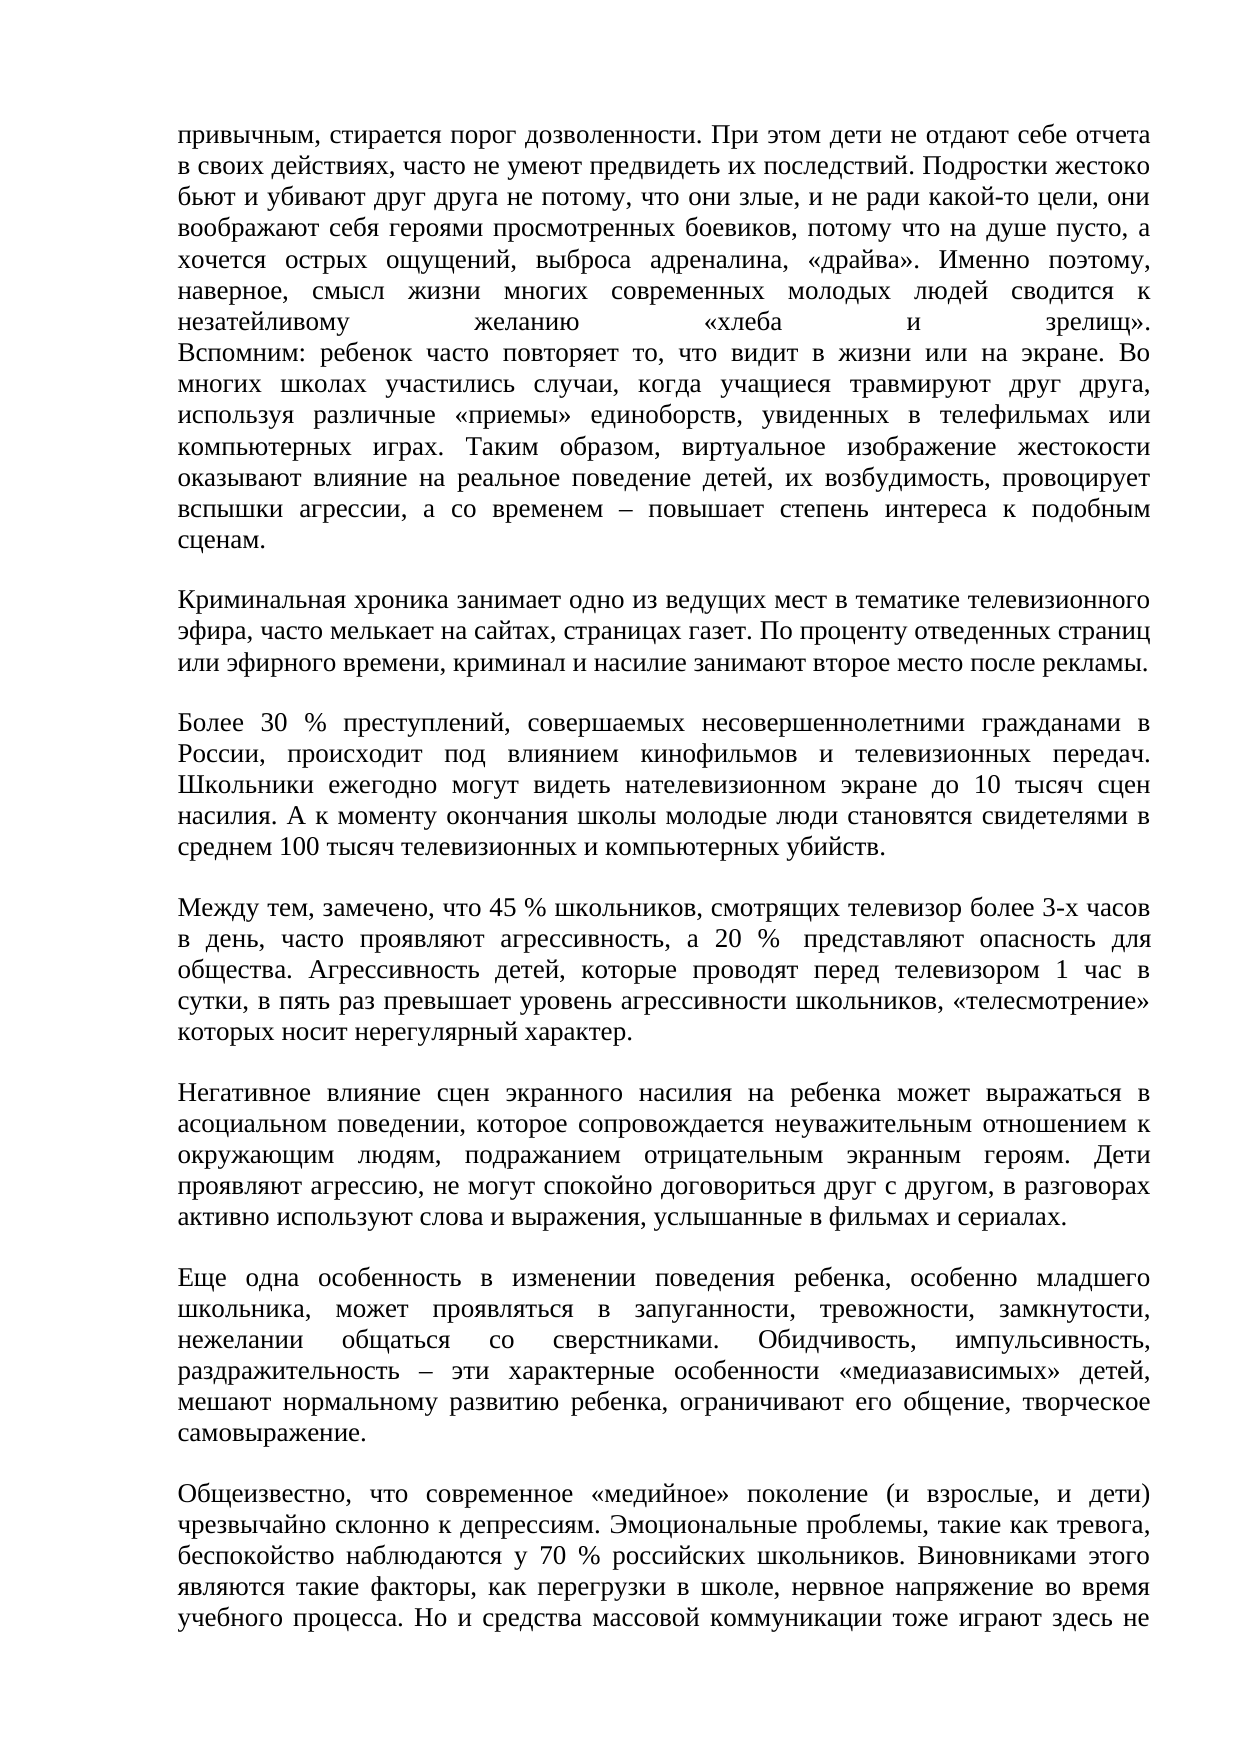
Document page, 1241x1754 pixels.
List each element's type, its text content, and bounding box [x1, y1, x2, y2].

text Между тем, замечено, что 45 % школьников, смотрящих телевизор более 3-х часов в день, часто проявляют агрессивность, а 20 % представляют опасность для общества. Агрессивность детей, которые проводят перед телевизором 1 час в сутки, в пять раз превышает уровень агрессивности школьников, «телесмотрение» которых носит нерегулярный характер. [177, 891, 1152, 1047]
text Криминальная хроника занимает одно из ведущих мест в тематике телевизионного эфира, часто мелькает на сайтах, страницах газет. По проценту отведенных страниц или эфирного времени, криминал и насилие занимают второе место после рекламы. [177, 583, 1152, 677]
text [177, 1477, 1152, 1632]
text Более 30 % преступлений, совершаемых несовершеннолетними гражданами в России, происходит под влиянием кинофильмов и телевизионных передач. Школьники ежегодно могут видеть нателевизионном экране до 10 тысяч сцен насилия. А к моменту окончания школы молодые люди становятся свидетелями в среднем 100 тысяч телевизионных и компьютерных убийств. [177, 706, 1152, 862]
text Негативное влияние сцен экранного насилия на ребенка может выражаться в асоциальном поведении, которое сопровождается неуважительным отношением к окружающим людям, подражанием отрицательным экранным героям. Дети проявляют агрессию, не могут спокойно договориться друг с другом, в разговорах активно используют слова и выражения, услышанные в фильмах и сериалах. [177, 1076, 1152, 1231]
text Еще одна особенность в изменении поведения ребенка, особенно младшего школьника, может проявляться в запуганности, тревожности, замкнутости, нежелании общаться со сверстниками. Обидчивость, импульсивность, раздражительность – эти характерные особенности «медиазависимых» детей, мешают нормальному развитию ребенка, ограничивают его общение, творческое самовыражение. [177, 1261, 1152, 1447]
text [177, 118, 1152, 554]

============

Try it - The material above holds pictures; copy everything else in it exactly.

Task result -
Document page, 1241x1754 pixels.
List each element's type, its text content, and bounding box [x1, y1, x2, y2].

text Между тем, замечено, что 45 % школьников, смотрящих телевизор более 3-х часов в день, часто проявляют агрессивность, а 20 % представляют опасность для общества. Агрессивность детей, которые проводят перед телевизором 1 час в сутки, в пять раз превышает уровень агрессивности школьников, «телесмотрение» которых носит нерегулярный характер. [177, 891, 1152, 1047]
text Криминальная хроника занимает одно из ведущих мест в тематике телевизионного эфира, часто мелькает на сайтах, страницах газет. По проценту отведенных страниц или эфирного времени, криминал и насилие занимают второе место после рекламы. [177, 583, 1152, 677]
text [177, 1477, 1152, 1632]
text Более 30 % преступлений, совершаемых несовершеннолетними гражданами в России, происходит под влиянием кинофильмов и телевизионных передач. Школьники ежегодно могут видеть нателевизионном экране до 10 тысяч сцен насилия. А к моменту окончания школы молодые люди становятся свидетелями в среднем 100 тысяч телевизионных и компьютерных убийств. [177, 706, 1152, 862]
text Негативное влияние сцен экранного насилия на ребенка может выражаться в асоциальном поведении, которое сопровождается неуважительным отношением к окружающим людям, подражанием отрицательным экранным героям. Дети проявляют агрессию, не могут спокойно договориться друг с другом, в разговорах активно используют слова и выражения, услышанные в фильмах и сериалах. [177, 1076, 1152, 1231]
text Еще одна особенность в изменении поведения ребенка, особенно младшего школьника, может проявляться в запуганности, тревожности, замкнутости, нежелании общаться со сверстниками. Обидчивость, импульсивность, раздражительность – эти характерные особенности «медиазависимых» детей, мешают нормальному развитию ребенка, ограничивают его общение, творческое самовыражение. [177, 1261, 1152, 1447]
text [177, 118, 1152, 554]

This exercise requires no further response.